> _Exercise objective_
When you repeat the material, keep each line exact and omit the pictures.

☆ ☆ ☆ ☆ ☆

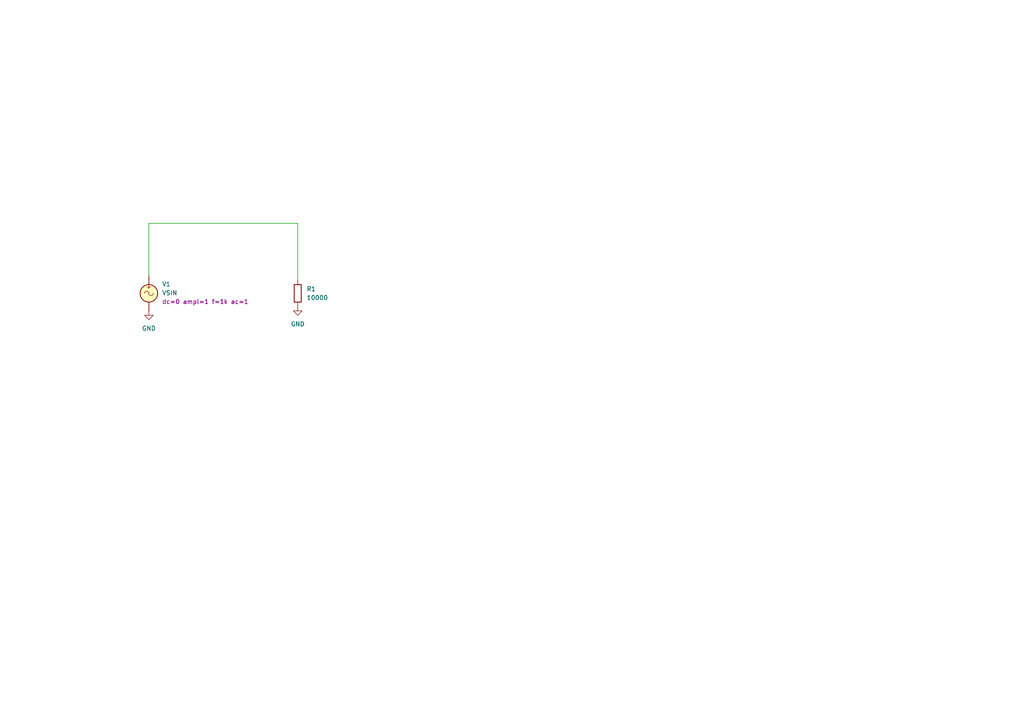
<source format=kicad_sch>
(kicad_sch
	(version 20231120)
	(generator "eeschema")
	(generator_version "8.0")
	(uuid "855f0698-8e7c-4cc8-9493-98e1b26305dd")
	(paper "A4")
	
	(wire
		(pts
			(xy 43.18 80.01) (xy 43.18 64.77)
		)
		(stroke
			(width 0)
			(type default)
		)
		(uuid "8a8a25cb-7e43-42a0-94a3-f6296fcb469b")
	)
	(wire
		(pts
			(xy 43.18 64.77) (xy 86.36 64.77)
		)
		(stroke
			(width 0)
			(type default)
		)
		(uuid "9a302570-8230-4d2b-934f-908b4bead2e6")
	)
	(wire
		(pts
			(xy 86.36 64.77) (xy 86.36 81.28)
		)
		(stroke
			(width 0)
			(type default)
		)
		(uuid "a838b388-265d-4c39-b678-665745bac96f")
	)
	(symbol
		(lib_id "power:GND")
		(at 43.18 90.17 0)
		(unit 1)
		(exclude_from_sim no)
		(in_bom yes)
		(on_board yes)
		(dnp no)
		(fields_autoplaced yes)
		(uuid "1ba3ed16-9fe2-4365-8c82-a7c529bf4360")
		(property "Reference" "#PWR02"
			(at 43.18 96.52 0)
			(effects
				(font
					(size 1.27 1.27)
				)
				(hide yes)
			)
		)
		(property "Value" "GND"
			(at 43.18 95.25 0)
			(effects
				(font
					(size 1.27 1.27)
				)
			)
		)
		(property "Footprint" ""
			(at 43.18 90.17 0)
			(effects
				(font
					(size 1.27 1.27)
				)
				(hide yes)
			)
		)
		(property "Datasheet" ""
			(at 43.18 90.17 0)
			(effects
				(font
					(size 1.27 1.27)
				)
				(hide yes)
			)
		)
		(property "Description" "Power symbol creates a global label with name \"GND\" , ground"
			(at 43.18 90.17 0)
			(effects
				(font
					(size 1.27 1.27)
				)
				(hide yes)
			)
		)
		(pin "1"
			(uuid "a46e830a-5a1c-49e9-bb1f-a101a3389c64")
		)
		(instances
			(project "audio eq"
				(path "/855f0698-8e7c-4cc8-9493-98e1b26305dd"
					(reference "#PWR02")
					(unit 1)
				)
			)
		)
	)
	(symbol
		(lib_id "Simulation_SPICE:VSIN")
		(at 43.18 85.09 0)
		(unit 1)
		(exclude_from_sim no)
		(in_bom yes)
		(on_board yes)
		(dnp no)
		(fields_autoplaced yes)
		(uuid "461b0821-5ce8-4c24-8c56-cea1eba721bd")
		(property "Reference" "V1"
			(at 46.99 82.4201 0)
			(effects
				(font
					(size 1.27 1.27)
				)
				(justify left)
			)
		)
		(property "Value" "VSIN"
			(at 46.99 84.9601 0)
			(effects
				(font
					(size 1.27 1.27)
				)
				(justify left)
			)
		)
		(property "Footprint" ""
			(at 43.18 85.09 0)
			(effects
				(font
					(size 1.27 1.27)
				)
				(hide yes)
			)
		)
		(property "Datasheet" "https://ngspice.sourceforge.io/docs/ngspice-html-manual/manual.xhtml#sec_Independent_Sources_for"
			(at 43.18 85.09 0)
			(effects
				(font
					(size 1.27 1.27)
				)
				(hide yes)
			)
		)
		(property "Description" "Voltage source, sinusoidal"
			(at 43.18 85.09 0)
			(effects
				(font
					(size 1.27 1.27)
				)
				(hide yes)
			)
		)
		(property "Sim.Pins" "1=+ 2=-"
			(at 43.18 85.09 0)
			(effects
				(font
					(size 1.27 1.27)
				)
				(hide yes)
			)
		)
		(property "Sim.Params" "dc=0 ampl=1 f=1k ac=1"
			(at 46.99 87.5001 0)
			(effects
				(font
					(size 1.27 1.27)
				)
				(justify left)
			)
		)
		(property "Sim.Type" "SIN"
			(at 43.18 85.09 0)
			(effects
				(font
					(size 1.27 1.27)
				)
				(hide yes)
			)
		)
		(property "Sim.Device" "V"
			(at 43.18 85.09 0)
			(effects
				(font
					(size 1.27 1.27)
				)
				(justify left)
				(hide yes)
			)
		)
		(pin "1"
			(uuid "e7bb5424-e1b6-4810-9a95-a9f894542946")
		)
		(pin "2"
			(uuid "a4867291-1298-40a2-9101-2268fd081239")
		)
		(instances
			(project ""
				(path "/855f0698-8e7c-4cc8-9493-98e1b26305dd"
					(reference "V1")
					(unit 1)
				)
			)
		)
	)
	(symbol
		(lib_id "Device:R")
		(at 86.36 85.09 0)
		(unit 1)
		(exclude_from_sim no)
		(in_bom yes)
		(on_board yes)
		(dnp no)
		(fields_autoplaced yes)
		(uuid "6061facc-ca97-48d5-bdc6-3e97ae662703")
		(property "Reference" "R1"
			(at 88.9 83.8199 0)
			(effects
				(font
					(size 1.27 1.27)
				)
				(justify left)
			)
		)
		(property "Value" "10000"
			(at 88.9 86.3599 0)
			(effects
				(font
					(size 1.27 1.27)
				)
				(justify left)
			)
		)
		(property "Footprint" ""
			(at 84.582 85.09 90)
			(effects
				(font
					(size 1.27 1.27)
				)
				(hide yes)
			)
		)
		(property "Datasheet" "~"
			(at 86.36 85.09 0)
			(effects
				(font
					(size 1.27 1.27)
				)
				(hide yes)
			)
		)
		(property "Description" "Resistor"
			(at 86.36 85.09 0)
			(effects
				(font
					(size 1.27 1.27)
				)
				(hide yes)
			)
		)
		(pin "1"
			(uuid "262379a2-7b6a-4f4b-88f7-0786e9a60948")
		)
		(pin "2"
			(uuid "2277c5ce-15e8-41a0-a466-6cd09323c8a3")
		)
		(instances
			(project ""
				(path "/855f0698-8e7c-4cc8-9493-98e1b26305dd"
					(reference "R1")
					(unit 1)
				)
			)
		)
	)
	(symbol
		(lib_id "power:GND")
		(at 86.36 88.9 0)
		(unit 1)
		(exclude_from_sim no)
		(in_bom yes)
		(on_board yes)
		(dnp no)
		(fields_autoplaced yes)
		(uuid "7d86ac56-848c-4ca4-a6e3-416c7237af3d")
		(property "Reference" "#PWR01"
			(at 86.36 95.25 0)
			(effects
				(font
					(size 1.27 1.27)
				)
				(hide yes)
			)
		)
		(property "Value" "GND"
			(at 86.36 93.98 0)
			(effects
				(font
					(size 1.27 1.27)
				)
			)
		)
		(property "Footprint" ""
			(at 86.36 88.9 0)
			(effects
				(font
					(size 1.27 1.27)
				)
				(hide yes)
			)
		)
		(property "Datasheet" ""
			(at 86.36 88.9 0)
			(effects
				(font
					(size 1.27 1.27)
				)
				(hide yes)
			)
		)
		(property "Description" "Power symbol creates a global label with name \"GND\" , ground"
			(at 86.36 88.9 0)
			(effects
				(font
					(size 1.27 1.27)
				)
				(hide yes)
			)
		)
		(pin "1"
			(uuid "980b2179-16c1-4380-8fad-a608ee58bfb4")
		)
		(instances
			(project ""
				(path "/855f0698-8e7c-4cc8-9493-98e1b26305dd"
					(reference "#PWR01")
					(unit 1)
				)
			)
		)
	)
	(sheet_instances
		(path "/"
			(page "1")
		)
	)
)

</source>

☆ ☆ ☆ ☆ ☆

> _Exercise response_
<source format=kicad_sch>
(kicad_sch
	(version 20231120)
	(generator "eeschema")
	(generator_version "8.0")
	(uuid "855f0698-8e7c-4cc8-9493-98e1b26305dd")
	(paper "A4")
	
	(wire
		(pts
			(xy 43.18 80.01) (xy 43.18 64.77)
		)
		(stroke
			(width 0)
			(type default)
		)
		(uuid "8a8a25cb-7e43-42a0-94a3-f6296fcb469b")
	)
	(wire
		(pts
			(xy 43.18 64.77) (xy 86.36 64.77)
		)
		(stroke
			(width 0)
			(type default)
		)
		(uuid "9a302570-8230-4d2b-934f-908b4bead2e6")
	)
	(wire
		(pts
			(xy 86.36 64.77) (xy 86.36 81.28)
		)
		(stroke
			(width 0)
			(type default)
		)
		(uuid "a838b388-265d-4c39-b678-665745bac96f")
	)
	(symbol
		(lib_id "power:GND")
		(at 43.18 90.17 0)
		(unit 1)
		(exclude_from_sim no)
		(in_bom yes)
		(on_board yes)
		(dnp no)
		(fields_autoplaced yes)
		(uuid "1ba3ed16-9fe2-4365-8c82-a7c529bf4360")
		(property "Reference" "#PWR02"
			(at 43.18 96.52 0)
			(effects
				(font
					(size 1.27 1.27)
				)
				(hide yes)
			)
		)
		(property "Value" "GND"
			(at 43.18 95.25 0)
			(effects
				(font
					(size 1.27 1.27)
				)
			)
		)
		(property "Footprint" ""
			(at 43.18 90.17 0)
			(effects
				(font
					(size 1.27 1.27)
				)
				(hide yes)
			)
		)
		(property "Datasheet" ""
			(at 43.18 90.17 0)
			(effects
				(font
					(size 1.27 1.27)
				)
				(hide yes)
			)
		)
		(property "Description" "Power symbol creates a global label with name \"GND\" , ground"
			(at 43.18 90.17 0)
			(effects
				(font
					(size 1.27 1.27)
				)
				(hide yes)
			)
		)
		(pin "1"
			(uuid "a46e830a-5a1c-49e9-bb1f-a101a3389c64")
		)
		(instances
			(project "audio eq"
				(path "/855f0698-8e7c-4cc8-9493-98e1b26305dd"
					(reference "#PWR02")
					(unit 1)
				)
			)
		)
	)
	(symbol
		(lib_id "Simulation_SPICE:VSIN")
		(at 43.18 85.09 0)
		(unit 1)
		(exclude_from_sim no)
		(in_bom yes)
		(on_board yes)
		(dnp no)
		(fields_autoplaced yes)
		(uuid "461b0821-5ce8-4c24-8c56-cea1eba721bd")
		(property "Reference" "V1"
			(at 46.99 82.4201 0)
			(effects
				(font
					(size 1.27 1.27)
				)
				(justify left)
			)
		)
		(property "Value" "VSIN"
			(at 46.99 84.9601 0)
			(effects
				(font
					(size 1.27 1.27)
				)
				(justify left)
			)
		)
		(property "Footprint" ""
			(at 43.18 85.09 0)
			(effects
				(font
					(size 1.27 1.27)
				)
				(hide yes)
			)
		)
		(property "Datasheet" "https://ngspice.sourceforge.io/docs/ngspice-html-manual/manual.xhtml#sec_Independent_Sources_for"
			(at 43.18 85.09 0)
			(effects
				(font
					(size 1.27 1.27)
				)
				(hide yes)
			)
		)
		(property "Description" "Voltage source, sinusoidal"
			(at 43.18 85.09 0)
			(effects
				(font
					(size 1.27 1.27)
				)
				(hide yes)
			)
		)
		(property "Sim.Pins" "1=+ 2=-"
			(at 43.18 85.09 0)
			(effects
				(font
					(size 1.27 1.27)
				)
				(hide yes)
			)
		)
		(property "Sim.Params" "dc=0 ampl=1 f=1k ac=1"
			(at 46.99 87.5001 0)
			(effects
				(font
					(size 1.27 1.27)
				)
				(justify left)
			)
		)
		(property "Sim.Type" "SIN"
			(at 43.18 85.09 0)
			(effects
				(font
					(size 1.27 1.27)
				)
				(hide yes)
			)
		)
		(property "Sim.Device" "V"
			(at 43.18 85.09 0)
			(effects
				(font
					(size 1.27 1.27)
				)
				(justify left)
				(hide yes)
			)
		)
		(pin "1"
			(uuid "e7bb5424-e1b6-4810-9a95-a9f894542946")
		)
		(pin "2"
			(uuid "a4867291-1298-40a2-9101-2268fd081239")
		)
		(instances
			(project ""
				(path "/855f0698-8e7c-4cc8-9493-98e1b26305dd"
					(reference "V1")
					(unit 1)
				)
			)
		)
	)
	(symbol
		(lib_id "Device:R")
		(at 86.36 85.09 0)
		(unit 1)
		(exclude_from_sim no)
		(in_bom yes)
		(on_board yes)
		(dnp no)
		(fields_autoplaced yes)
		(uuid "6061facc-ca97-48d5-bdc6-3e97ae662703")
		(property "Reference" "R1"
			(at 88.9 83.8199 0)
			(effects
				(font
					(size 1.27 1.27)
				)
				(justify left)
			)
		)
		(property "Value" "10000"
			(at 88.9 86.3599 0)
			(effects
				(font
					(size 1.27 1.27)
				)
				(justify left)
			)
		)
		(property "Footprint" ""
			(at 84.582 85.09 90)
			(effects
				(font
					(size 1.27 1.27)
				)
				(hide yes)
			)
		)
		(property "Datasheet" "~"
			(at 86.36 85.09 0)
			(effects
				(font
					(size 1.27 1.27)
				)
				(hide yes)
			)
		)
		(property "Description" "Resistor"
			(at 86.36 85.09 0)
			(effects
				(font
					(size 1.27 1.27)
				)
				(hide yes)
			)
		)
		(pin "1"
			(uuid "262379a2-7b6a-4f4b-88f7-0786e9a60948")
		)
		(pin "2"
			(uuid "2277c5ce-15e8-41a0-a466-6cd09323c8a3")
		)
		(instances
			(project ""
				(path "/855f0698-8e7c-4cc8-9493-98e1b26305dd"
					(reference "R1")
					(unit 1)
				)
			)
		)
	)
	(symbol
		(lib_id "power:GND")
		(at 86.36 88.9 0)
		(unit 1)
		(exclude_from_sim no)
		(in_bom yes)
		(on_board yes)
		(dnp no)
		(fields_autoplaced yes)
		(uuid "7d86ac56-848c-4ca4-a6e3-416c7237af3d")
		(property "Reference" "#PWR01"
			(at 86.36 95.25 0)
			(effects
				(font
					(size 1.27 1.27)
				)
				(hide yes)
			)
		)
		(property "Value" "GND"
			(at 86.36 93.98 0)
			(effects
				(font
					(size 1.27 1.27)
				)
			)
		)
		(property "Footprint" ""
			(at 86.36 88.9 0)
			(effects
				(font
					(size 1.27 1.27)
				)
				(hide yes)
			)
		)
		(property "Datasheet" ""
			(at 86.36 88.9 0)
			(effects
				(font
					(size 1.27 1.27)
				)
				(hide yes)
			)
		)
		(property "Description" "Power symbol creates a global label with name \"GND\" , ground"
			(at 86.36 88.9 0)
			(effects
				(font
					(size 1.27 1.27)
				)
				(hide yes)
			)
		)
		(pin "1"
			(uuid "980b2179-16c1-4380-8fad-a608ee58bfb4")
		)
		(instances
			(project ""
				(path "/855f0698-8e7c-4cc8-9493-98e1b26305dd"
					(reference "#PWR01")
					(unit 1)
				)
			)
		)
	)
	(sheet_instances
		(path "/"
			(page "1")
		)
	)
)

</source>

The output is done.